Back to All Events

Designing Relational AI to Address Social Isolation in Early Psychosis and Mental Health Recovery

Designing Relational AI to Address Social Isolation in Early Psychosis and Mental Health Recovery

Hana Abbasian (1), Hessan Sedaghat (2), Hamid Dahoue (3)i, Brandi C. Fink (4)
Institutions:
1. Harvard Medical School, Boston, MA, United States
2. Harvard Graduate School of Design, Boston, MA, United States
3. Harvard Kennedy School, Boston, MA, United States
4. Department of Psychiatry and Behavioral Sciences, The University of Oklahoma College of Medicine, Oklahoma City, OK, United State

View Poster

Social isolation is a pervasive and modifiable risk factor across the spectrum of mental health conditions, and is particularly consequential in the context of early psychosis. It compounds emotional dysregulation and stigma, and also interferes with engagement in care, recovery trajectories, and quality of life. Despite the proliferation of digital health tools, few interventions center the relational and somatic dimensions of isolation in ways that are trauma-informed, user-driven, and emotionally resonant.

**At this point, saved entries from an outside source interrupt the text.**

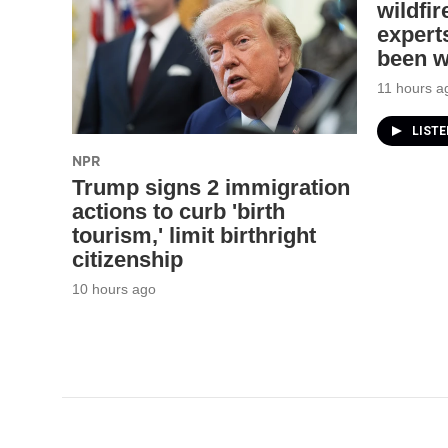
wildfi
experts
been 
11 hours a
LIST
NPR
Trump signs 2 immigration
actions to curb 'birth
tourism,' limit birthright
citizenship
10 hours ago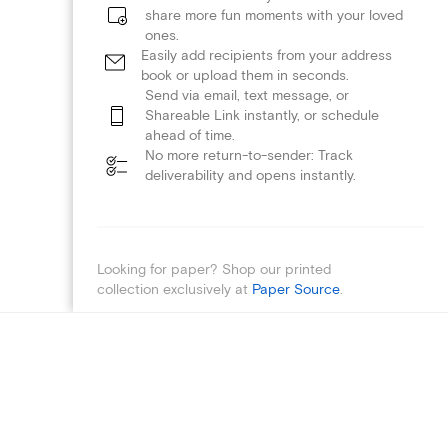
share more fun moments with your loved
ones.
Easily add recipients from your address
book or upload them in seconds.
Send via email, text message, or
Shareable Link instantly, or schedule
ahead of time.
No more return-to-sender: Track
deliverability and opens instantly.
Looking for paper? Shop our printed
collection exclusively at
Paper Source
.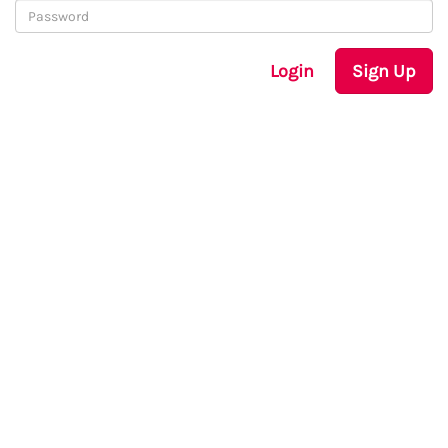
Login
Sign Up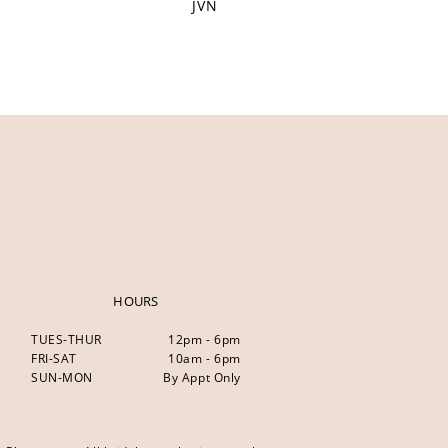
JVN
HOURS
TUES-THUR
12pm - 6pm
FRI-SAT
10am - 6pm
SUN-MON
By Appt Only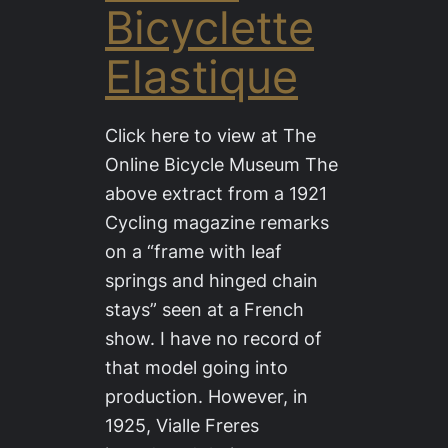
Bicyclette
Elastique
Click here to view at The
Online Bicycle Museum The
above extract from a 1921
Cycling magazine remarks
on a “frame with leaf
springs and hinged chain
stays” seen at a French
show. I have no record of
that model going into
production. However, in
1925, Vialle Freres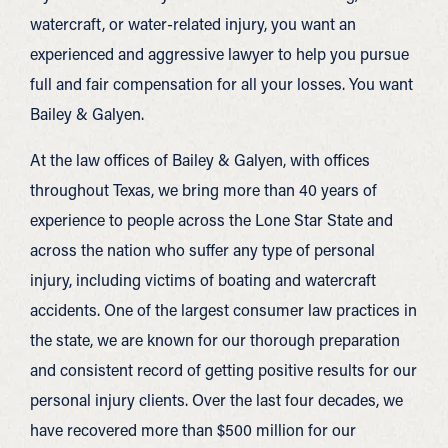
watercraft, or water-related injury, you want an
experienced and aggressive lawyer to help you pursue
full and fair compensation for all your losses. You want
Bailey & Galyen.
At the law offices of Bailey & Galyen, with offices
throughout Texas, we bring more than 40 years of
experience to people across the Lone Star State and
across the nation who suffer any type of personal
injury, including victims of boating and watercraft
accidents. One of the largest consumer law practices in
the state, we are known for our thorough preparation
and consistent record of getting positive results for our
personal injury clients. Over the last four decades, we
have recovered more than $500 million for our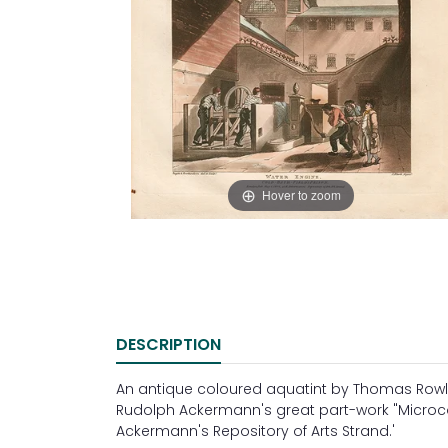
Hover to zoom
DESCRIPTION
An antique coloured aquatint by Thomas Row
Rudolph Ackermann's great part-work "Microcos
Ackermann's Repository of Arts Strand.'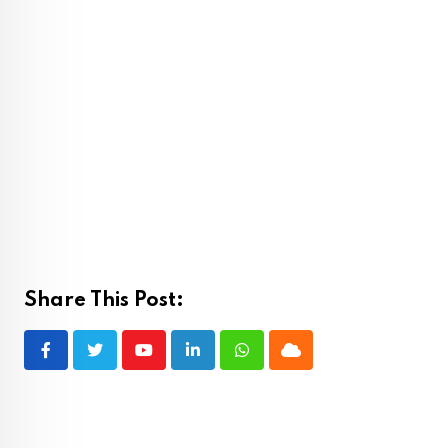
Share This Post:
Youtube
LinkedIn
Whatsapp
Cloud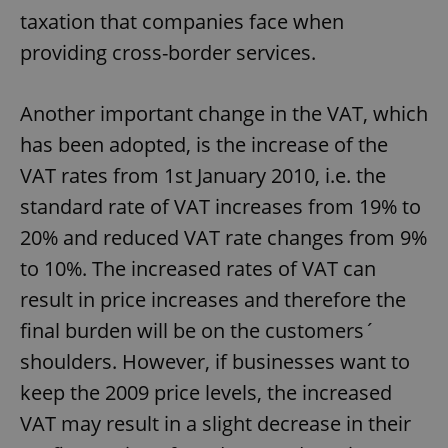
taxation that companies face when
providing cross-border services.
Another important change in the VAT, which
has been adopted, is the increase of the
VAT rates from 1st January 2010, i.e. the
standard rate of VAT increases from 19% to
20% and reduced VAT rate changes from 9%
to 10%. The increased rates of VAT can
result in price increases and therefore the
final burden will be on the customers´
shoulders. However, if businesses want to
keep the 2009 price levels, the increased
VAT may result in a slight decrease in their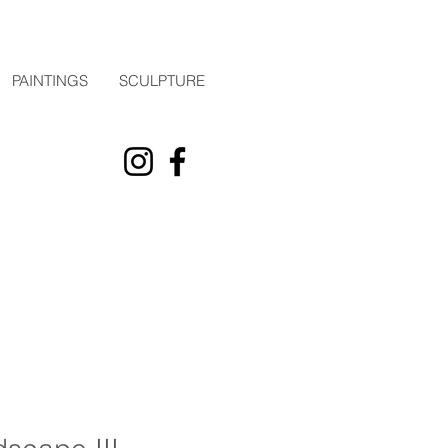
PAINTINGS
SCULPTURE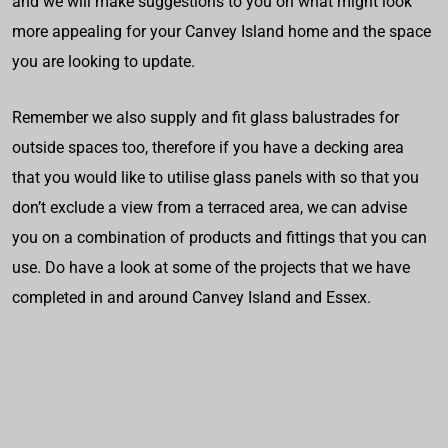
and we will make suggestions to you on what might look
more appealing for your Canvey Island home and the space
you are looking to update.
Remember we also supply and fit glass balustrades for
outside spaces too, therefore if you have a decking area
that you would like to utilise glass panels with so that you
don’t exclude a view from a terraced area, we can advise
you on a combination of products and fittings that you can
use. Do have a look at some of the projects that we have
completed in and around Canvey Island and Essex.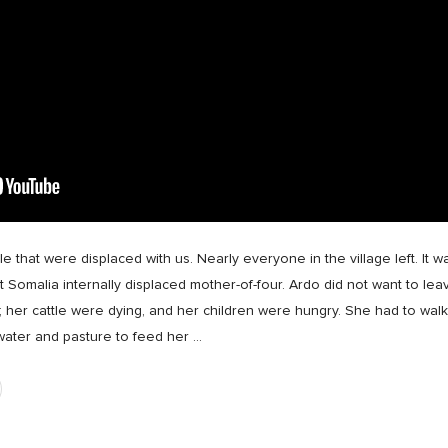
e that were displaced with us. Nearly everyone in the village left. It 
st Somalia internally displaced mother-of-four. Ardo did not want to leav
s; her cattle were dying, and her children were hungry. She had to wa
 water and pasture to feed her
…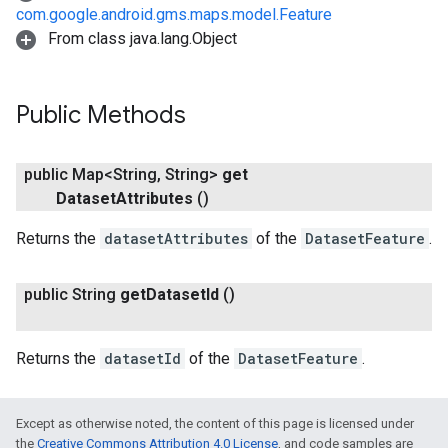
com.google.android.gms.maps.model.Feature
From class java.lang.Object
Public Methods
public Map<String
,
String>
get
Dataset
Attributes
()
Returns the
datasetAttributes
of the
DatasetFeature
.
public String
get
Dataset
Id
()
Returns the
datasetId
of the
DatasetFeature
.
Except as otherwise noted, the content of this page is licensed under
the
Creative Commons Attribution 4.0 License
, and code samples are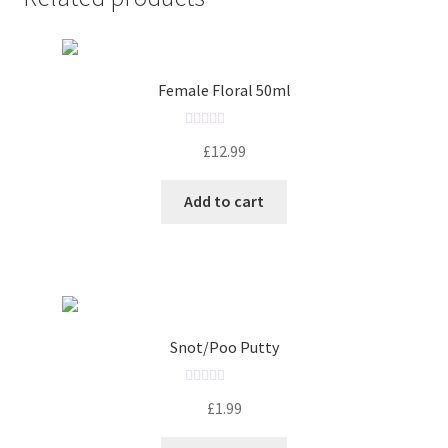
Female Floral 50ml
R
£
12.99
a
t
Add to cart
e
d
0
o
u
t
o
Snot/Poo Putty
f
5
R
£
1.99
a
t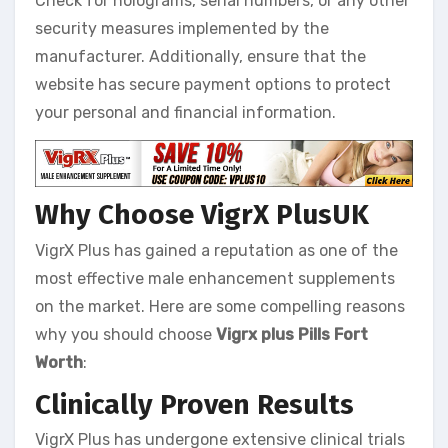
Check for holograms, serial numbers, or any other
security measures implemented by the
manufacturer. Additionally, ensure that the
website has secure payment options to protect
your personal and financial information.
Why Choose VigrX PlusUK
VigrX Plus has gained a reputation as one of the
most effective male enhancement supplements
on the market. Here are some compelling reasons
why you should choose
Vigrx plus Pills Fort
Worth
:
Clinically Proven Results
VigrX Plus has undergone extensive clinical trials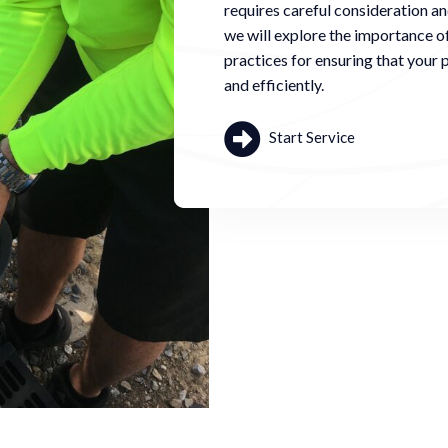
requires careful consideration and
we will explore the importance o
practices for ensuring that your p
and efficiently.
Start Service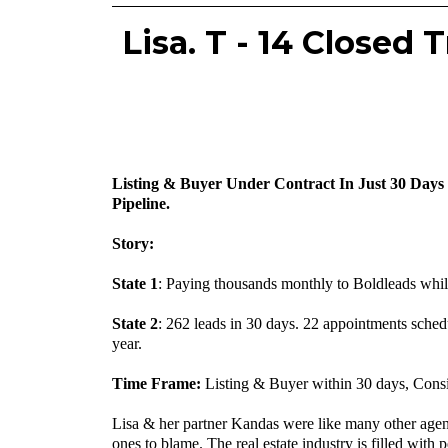
Lisa. T - 14 Closed
Listing & Buyer Under Contract In Just 30 Days
Pipeline.
Story:
State 1
: Paying thousands monthly to Boldleads whil
‍State 2
: 262 leads in 30 days. 22 appointments schedu
year.
‍Time Frame:
Listing & Buyer within 30 days, Cons
Lisa & her partner Kandas were like many other agent
ones to blame. The real estate industry is filled wit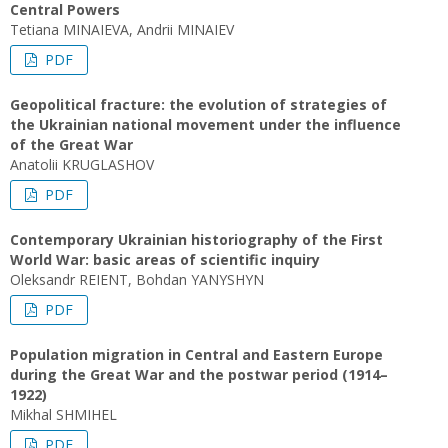
Central Powers
Tetiana MINAIEVA, Andrii MINAIEV
PDF
Geopolitical fracture: the evolution of strategies of
the Ukrainian national movement under the influence
of the Great War
Anatolii KRUGLASHOV
PDF
Contemporary Ukrainian historiography of the First
World War: basic areas of scientific inquiry
Oleksandr REIENT, Bohdan YANYSHYN
PDF
Population migration in Central and Eastern Europe
during the Great War and the postwar period (1914–
1922)
Mikhal SHMIHEL
PDF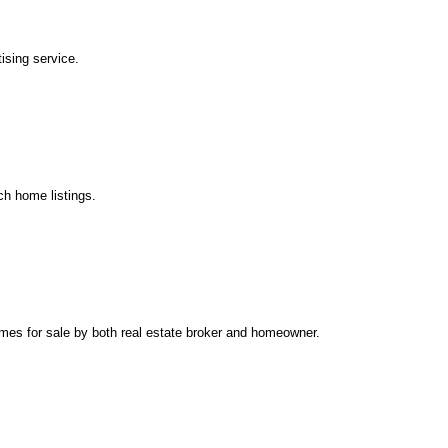
ising service.
ch home listings.
mes for sale by both real estate broker and homeowner.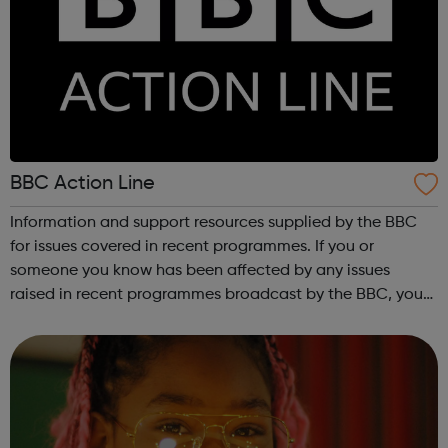
BBC Action Line
Information and support resources supplied by the BBC
for issues covered in recent programmes. If you or
someone you know has been affected by any issues
raised in recent programmes broadcast by the BBC, you
can explore the Action Line page to find relevant support
and guidance. Organisations o...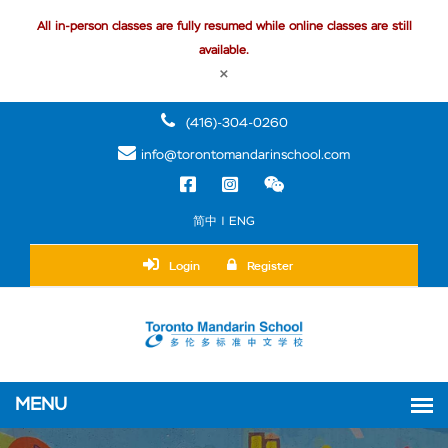
All in-person classes are fully resumed while online classes are still
available.
×
(416)-304-0260
info@torontomandarinschool.com
简中 | ENG
Login
Register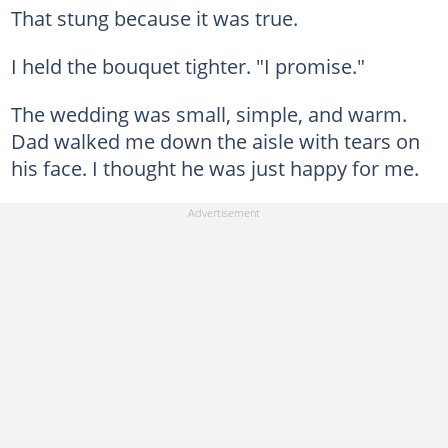
That stung because it was true.
I held the bouquet tighter. "I promise."
The wedding was small, simple, and warm.
Dad walked me down the aisle with tears on
his face. I thought he was just happy for me.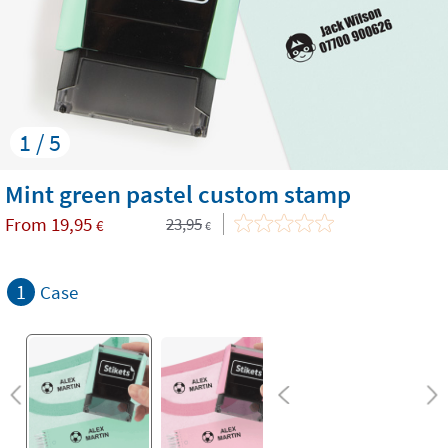
1 / 5
Mint green pastel custom stamp
From
19,95
23,95
€
€
1
Case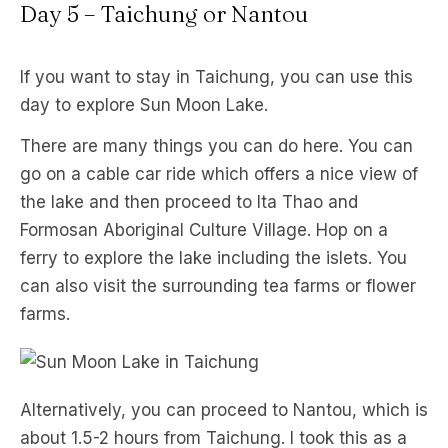
Day 5 – Taichung or Nantou
If you want to stay in Taichung, you can use this
day to explore Sun Moon Lake.
There are many things you can do here. You can
go on a cable car ride which offers a nice view of
the lake and then proceed to Ita Thao and
Formosan Aboriginal Culture Village. Hop on a
ferry to explore the lake including the islets. You
can also visit the surrounding tea farms or flower
farms.
Alternatively, you can proceed to Nantou, which is
about 1.5-2 hours from Taichung. I took this as a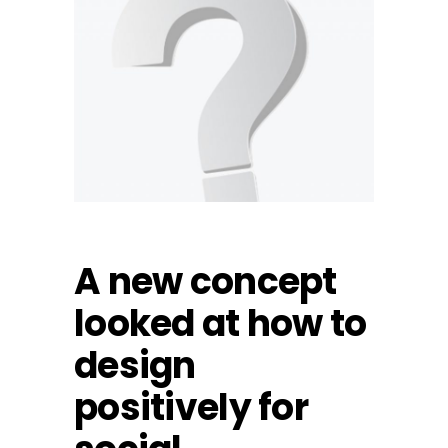
A new concept
looked at how to
design
positively for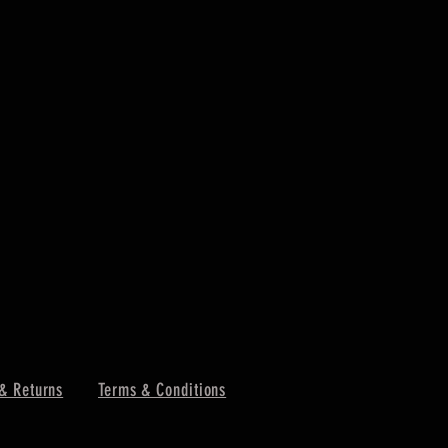
& Returns
Terms & Conditions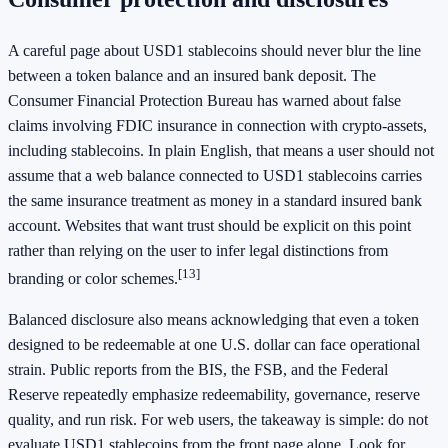
A careful page about USD1 stablecoins should never blur the line
between a token balance and an insured bank deposit. The
Consumer Financial Protection Bureau has warned about false
claims involving FDIC insurance in connection with crypto-assets,
including stablecoins. In plain English, that means a user should not
assume that a web balance connected to USD1 stablecoins carries
the same insurance treatment as money in a standard insured bank
account. Websites that want trust should be explicit on this point
rather than relying on the user to infer legal distinctions from
[13]
branding or color schemes.
Balanced disclosure also means acknowledging that even a token
designed to be redeemable at one U.S. dollar can face operational
strain. Public reports from the BIS, the FSB, and the Federal
Reserve repeatedly emphasize redeemability, governance, reserve
quality, and run risk. For web users, the takeaway is simple: do not
evaluate USD1 stablecoins from the front page alone. Look for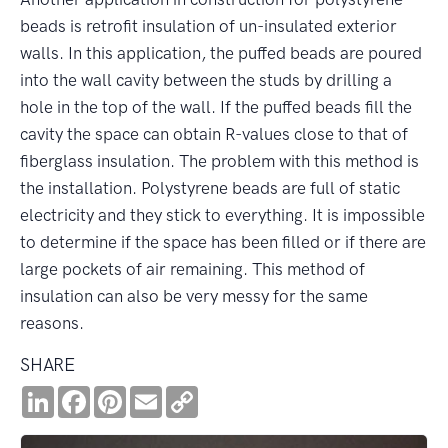
beads is retrofit insulation of un-insulated exterior
walls. In this application, the puffed beads are poured
into the wall cavity between the studs by drilling a
hole in the top of the wall. If the puffed beads fill the
cavity the space can obtain R-values close to that of
fiberglass insulation. The problem with this method is
the installation. Polystyrene beads are full of static
electricity and they stick to everything. It is impossible
to determine if the space has been filled or if there are
large pockets of air remaining. This method of
insulation can also be very messy for the same
reasons.
SHARE
LinkedIn
Facebook
Pinterest
Email
Copy
Link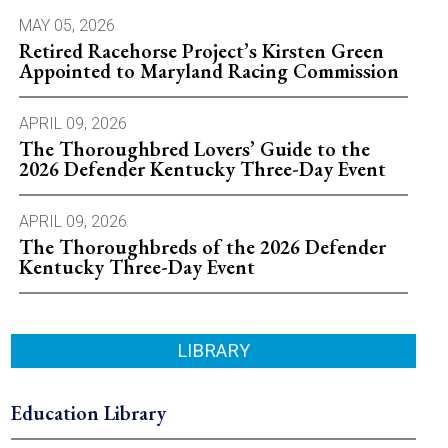
MAY 05, 2026
Retired Racehorse Project’s Kirsten Green
Appointed to Maryland Racing Commission
APRIL 09, 2026
The Thoroughbred Lovers’ Guide to the
2026 Defender Kentucky Three-Day Event
APRIL 09, 2026
The Thoroughbreds of the 2026 Defender
Kentucky Three-Day Event
LIBRARY
Education Library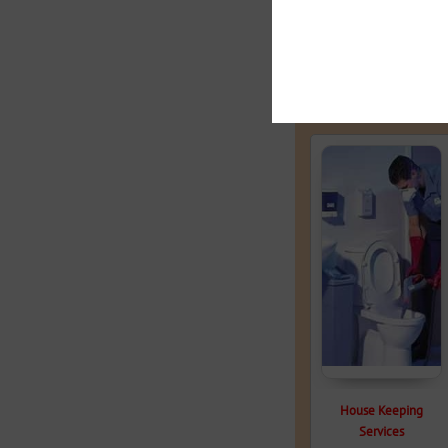
Related products
House Keeping
Services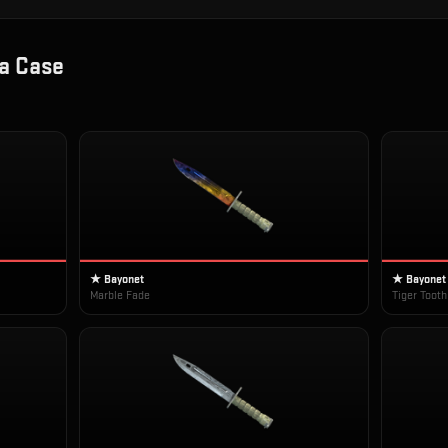
a Case
★ Bayonet
★ Bayonet
Marble Fade
Tiger Tooth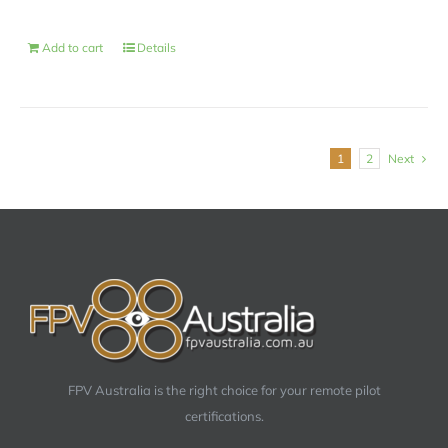
Add to cart
Details
1
2
Next
FPV Australia is the right choice for your remote pilot
certifications.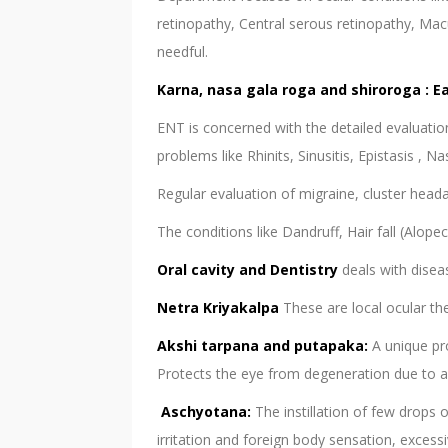
retinopathy, Central serous retinopathy, Ma
needful.
Karna, nasa gala roga and shiroroga : E
ENT is concerned with the detailed evaluation
problems like Rhinits, Sinusitis, Epistasis , N
Regular evaluation of migraine, cluster heada
The conditions like Dandruff, Hair fall (Alope
Oral cavity and Dentistry
deals with disea
Netra Kriyakalpa
These are local ocular th
Akshi tarpana and putapaka:
A unique pr
Protects the eye from degeneration due to agi
Aschyotana:
The instillation of few drops 
irritation and foreign body sensation, excess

We present findings from an ongoing mixed-methods study of a novel behavioral health device and mobile platform designed to support individuals experiencing social withdrawal, emotional dysregulation, and distress. The system, named ENSO, integrates focusing-based somatic journaling, mindfulness-based interventions, and an AI-driven conversational mode that reflects and grounds users in real time. A core feature allows users to hear messages from loved ones, introducing warmth, familiarity, and human connection into moments of internal overwhelm.

This work is informed by a literature review on social isolation in psychosis and related disorders, which shows the urgency of interventions that are both scalable and person-centered. Our study combines behavioral tracking, user interviews, and survey-based experience assessments, with participants representing a range of psychiatric diagnoses and recovery journeys. Preliminary feedback suggests increased emotional clarity, perceived support, and reduction in distress following device use. This project explores how relational AI can contribute to broader systems of early intervention and recovery, offering a low-barrier, emotionally intelligent complement to existing mental health care models. . As part of broader efforts to expand access and improve early intervention, ENSO may contribute meaningfully to statewide systems of care, particularly in addressing social isolation and emotional dysregulation in under-engaged populations. Ongoing work will further evaluate implementation potential and user outcomes across diverse care settings.